The answer to the question above may become a lot clearer next year, according to an article in the Wall Street Journal (Dec. 7, 2013). The high court has agreed to hear an appeal of a case that “has tied the lower courts in knots,” according to the Journal article.
Basically, there has long been a lack of clarity with respect to whether – and when – computer code should get patent protection.
On one side of this digital divide are “new” tech companies like Google, Facebook and Intuit. They believe too many patents have been issued lately, and would like to see courts “apply a more exacting standard when reviewing them.” These firms believe that the pace of technology and innovation are improved when patents are harder to secure.
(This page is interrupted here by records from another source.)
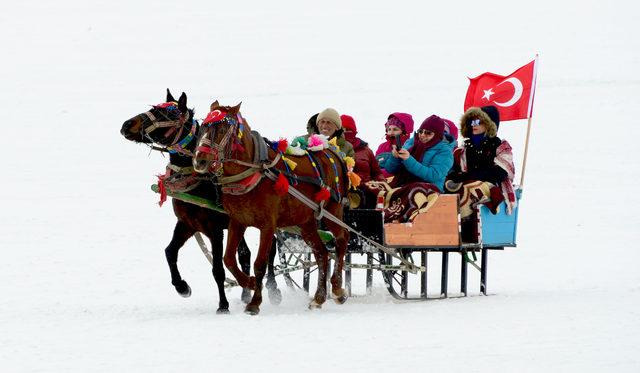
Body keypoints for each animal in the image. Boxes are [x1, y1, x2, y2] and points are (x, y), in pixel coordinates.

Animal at [120, 90, 280, 314]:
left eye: (168, 114)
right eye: (154, 108)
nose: (127, 125)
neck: (199, 180)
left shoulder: (215, 230)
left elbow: (218, 269)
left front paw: (223, 305)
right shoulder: (187, 224)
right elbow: (169, 252)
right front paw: (182, 287)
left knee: (270, 249)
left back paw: (273, 291)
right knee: (246, 254)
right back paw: (246, 293)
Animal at [192, 100, 350, 312]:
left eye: (223, 128)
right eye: (204, 127)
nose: (200, 160)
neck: (254, 172)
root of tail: (333, 151)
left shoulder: (268, 225)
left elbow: (260, 263)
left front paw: (254, 302)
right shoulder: (238, 221)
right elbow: (228, 259)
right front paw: (249, 283)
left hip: (332, 209)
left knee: (342, 240)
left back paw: (338, 289)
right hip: (306, 221)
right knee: (322, 253)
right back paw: (319, 297)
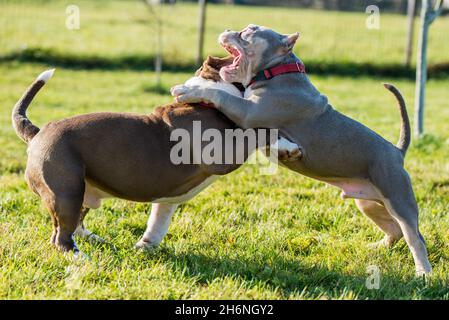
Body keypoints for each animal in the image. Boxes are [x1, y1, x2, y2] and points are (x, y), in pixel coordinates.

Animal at [172, 24, 430, 276]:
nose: (227, 29)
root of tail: (397, 152)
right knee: (394, 229)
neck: (277, 69)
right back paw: (376, 247)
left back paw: (423, 273)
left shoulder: (247, 112)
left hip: (398, 198)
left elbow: (220, 94)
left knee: (415, 237)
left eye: (248, 31)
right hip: (368, 202)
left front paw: (189, 90)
Opposing them are “old” tech firms like IBM that have spent decades amassing troves of patents. As the Journal sums it up: “Smaller players worry tighter standards on software patents could hurt innovation by making it harder for them to get legal protection for their ideas, while the larger ones fear new standards will trigger attacks on their portfolios.”
According to at least one patent attorney, Matthew Moore of Latham & Watkins LLP in Washington D.C., “this is the biggest patent case we’ve seen in years for the technology sector, and probably the biggest we’ll see for the next decade.”
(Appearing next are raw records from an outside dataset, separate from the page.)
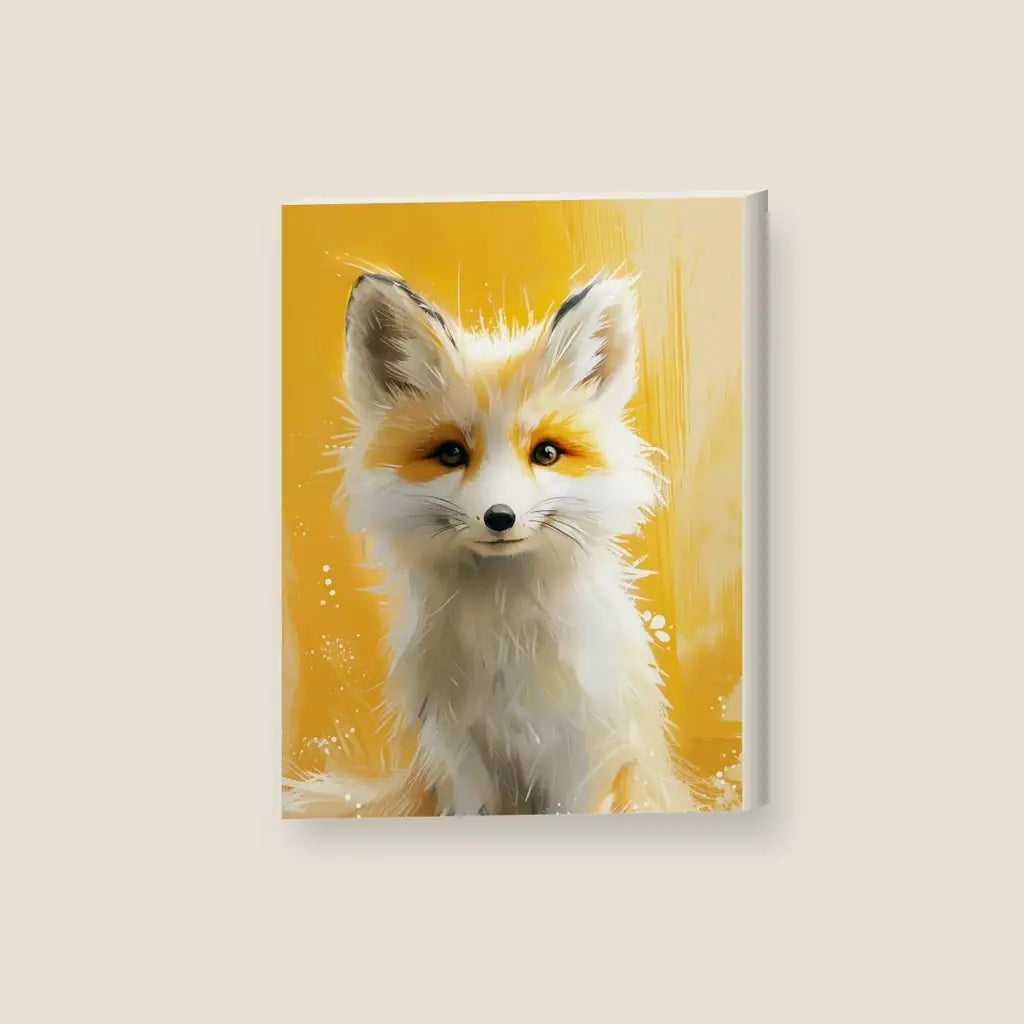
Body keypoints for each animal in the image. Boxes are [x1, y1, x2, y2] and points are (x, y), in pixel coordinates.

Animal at [283, 272, 695, 816]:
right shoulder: (460, 756)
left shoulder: (585, 754)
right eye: (451, 453)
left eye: (546, 453)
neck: (507, 647)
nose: (500, 517)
The suit being heard involves two international banks over a computer program that helps foreign-exchange buyers and sellers settle their trades. One side says that the way it’s done now – with patents that describe a process using an intermediary to settle trades – has been around a long time and doesn’t deserve protection. The other says that their patents did a lot more than just bring an old idea into the computer age, and the software serves as “an electronic intermediary in a particular way”. Interested parties are divided then on how much scrutiny a court should apply to software contracts.
Whichever way this goes, the lack of clear rules in the software industry begs for certainty. But it won’t be easy, according to legal experts. As patent lawyer Ed Reines sums up: “You basically have a ‘you-know-an-innovation-when-you-see-it’ standard. Articulating a test that divides what’s patentable and what isn’t is extremely difficult.”
No date for the high court hearing has been announced, but expect to more about this in the news next year.